Postprint version. Published in General and Comparative Endocrinology, Volume 172, Issue 3, July 1, 2011, pages 505-517.
NOTE: At the time of publication, the author Sean C. Lema was not yet affiliated with Cal Poly.
The definitive version is available at https://doi.org/10.1016/j.ygcen.2011.04.022.

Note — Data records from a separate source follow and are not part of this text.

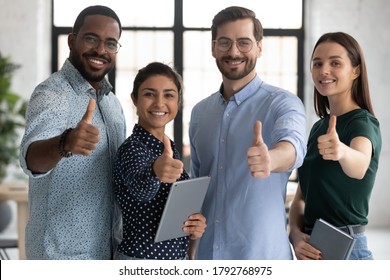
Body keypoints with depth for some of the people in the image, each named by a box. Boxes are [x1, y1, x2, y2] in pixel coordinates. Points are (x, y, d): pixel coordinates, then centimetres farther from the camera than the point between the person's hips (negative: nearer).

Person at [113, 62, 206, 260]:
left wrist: (196, 227, -6)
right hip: (142, 258, -7)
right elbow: (139, 186, -38)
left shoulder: (168, 149, 6)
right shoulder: (133, 149, -17)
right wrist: (154, 172, -59)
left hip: (177, 257, 7)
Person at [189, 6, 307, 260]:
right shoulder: (200, 113, 7)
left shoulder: (282, 103, -9)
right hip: (206, 253, 4)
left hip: (260, 256, -4)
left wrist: (271, 159, -52)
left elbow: (293, 144, -30)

In fish as in other vertebrates, the diverse functions of thyroid hormones are mediated at the peripheral tissue level through iodothyronine deiodinase (dio) enzymes and thyroid hormone receptor (tr) proteins. In this study, we examined thyroid hormone regulation of mRNAs encoding the three deiodinases dio1, dio2 and dio3 – as well as three thyroid hormone receptors trαA, trαB and trβ – in initial phase striped parrotfish (Scarus iseri). Parrotfish were treated with dissolved phase T3 (20 nM) or methimazole (3 mM) for 3 days. Treatment with exogenous T3 elevated circulating T3, while the methimazole treatment depressed plasma T4. Experimentally-induced hyperthyroidism increased the relative abundance of transcripts encoding trαA and trβ in the liver and brain, but did not affect trαB mRNA levels in either tissue. In both sexes, methimazole-treated fish exhibited elevated dio2 transcripts in the liver and brain, suggesting enhanced outer-ring deiodination activity in these tissues. Accordingly, systemic hyperthyroidism elevated relative dio3 transcript levels in these same tissues. In the gonad, however, patterns of transcript regulation were distinctly different with elevated T3 increasing mRNAs encoding dio2 in testicular and ovarian tissues and dio3, trαA and trαB in the testes only. Thyroid hormone status did not affect dio1 transcript abundance in the liver, brain or gonads. Taken as a whole, these results demonstrate that thyroidal status influences relative transcript abundance for dio2 and dio3 in the liver, provide new evidence for similar patterns of dio2 and dio3 mRNA regulation in the brain, and make evident that fish exhibit tr subtype-specific transcript abundance changes to altered thyroid status.